Nel nostro caso, applicando l’indicatore EFI alla previsione della temperatura a 2 metri valida per domani (domenica 10) e per giovedì 14 ottobre si nota, a grandi linee, una condizione di anomalia termica significativa sulle nostre regioni centro-meridionali dove l’indice è previsto attestarsi tra -0.6 e -0.8, con il segno negativo a significare che stiamo appunto parlando di condizioni più fredde della norma. La significativa anomalia termica di domani è legata, come abbiamo detto, all’arrivo sul versante adriatico di una nuova goccia fredda dall’est europeo in scorrimento lungo il fianco meridionale del lungo ponte anticiclonico esteso dall’Oceano Atlantico alla Russia; mentre quella di giovedì all’ormai probabile arrivo di una saccatura nord atlantica che sarà inizialmente alimentata da aria fredda in uscita dalla Groenlandia e successivamente dall’Artico.

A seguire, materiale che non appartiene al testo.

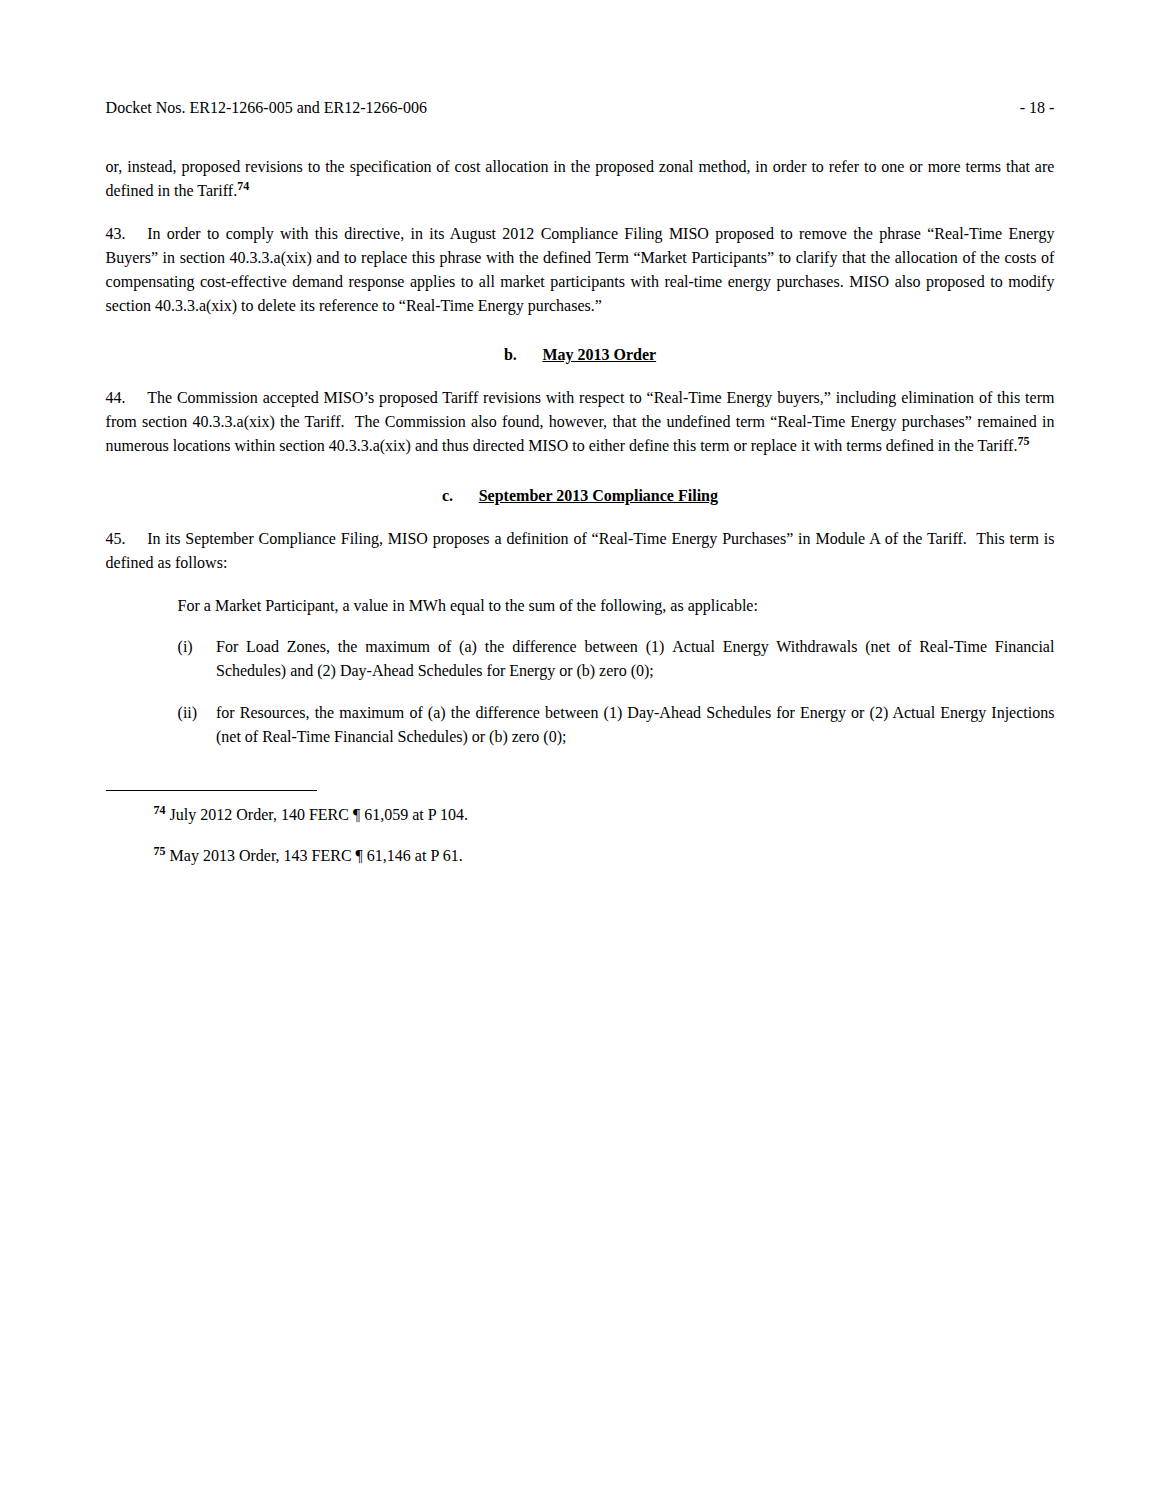Docket Nos. ER12-1266-005 and ER12-1266-006 - 18 -
or, instead, proposed revisions to the specification of cost allocation in the proposed zonal method, in order to refer to one or more terms that are defined in the Tariff.74
43. In order to comply with this directive, in its August 2012 Compliance Filing MISO proposed to remove the phrase “Real-Time Energy Buyers” in section 40.3.3.a(xix) and to replace this phrase with the defined Term “Market Participants” to clarify that the allocation of the costs of compensating cost-effective demand response applies to all market participants with real-time energy purchases. MISO also proposed to modify section 40.3.3.a(xix) to delete its reference to “Real-Time Energy purchases.”
b. May 2013 Order
44. The Commission accepted MISO’s proposed Tariff revisions with respect to “Real-Time Energy buyers,” including elimination of this term from section 40.3.3.a(xix) the Tariff. The Commission also found, however, that the undefined term “Real-Time Energy purchases” remained in numerous locations within section 40.3.3.a(xix) and thus directed MISO to either define this term or replace it with terms defined in the Tariff.75
c. September 2013 Compliance Filing
45. In its September Compliance Filing, MISO proposes a definition of “Real-Time Energy Purchases” in Module A of the Tariff. This term is defined as follows:
For a Market Participant, a value in MWh equal to the sum of the following, as applicable:
(i) For Load Zones, the maximum of (a) the difference between (1) Actual Energy Withdrawals (net of Real-Time Financial Schedules) and (2) Day-Ahead Schedules for Energy or (b) zero (0);
(ii) for Resources, the maximum of (a) the difference between (1) Day-Ahead Schedules for Energy or (2) Actual Energy Injections (net of Real-Time Financial Schedules) or (b) zero (0);
74 July 2012 Order, 140 FERC ¶ 61,059 at P 104.
75 May 2013 Order, 143 FERC ¶ 61,146 at P 61.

Per quanto le temperature si porteranno allora in modo deciso su valori inferiori alle medie climatologiche di riferimento, secondo l’indice EFI sarà alquanto improbabile che il campo termico raggiunga valori eccezionalmente bassi. Certo è che la persistenza di una situazione meteorologica caratterizzata da un’anomalia negativa comunque importante lascerà pensare di vivere condizioni "straordinarie" non solo perché veniamo da temperature massime simil-estive registrate fino a una settimana fa, ma anche perché fasi prolungate con temperature marcatamente sotto la media sono diventate meno frequenti e quindi ad esse non siamo più tanto abituati.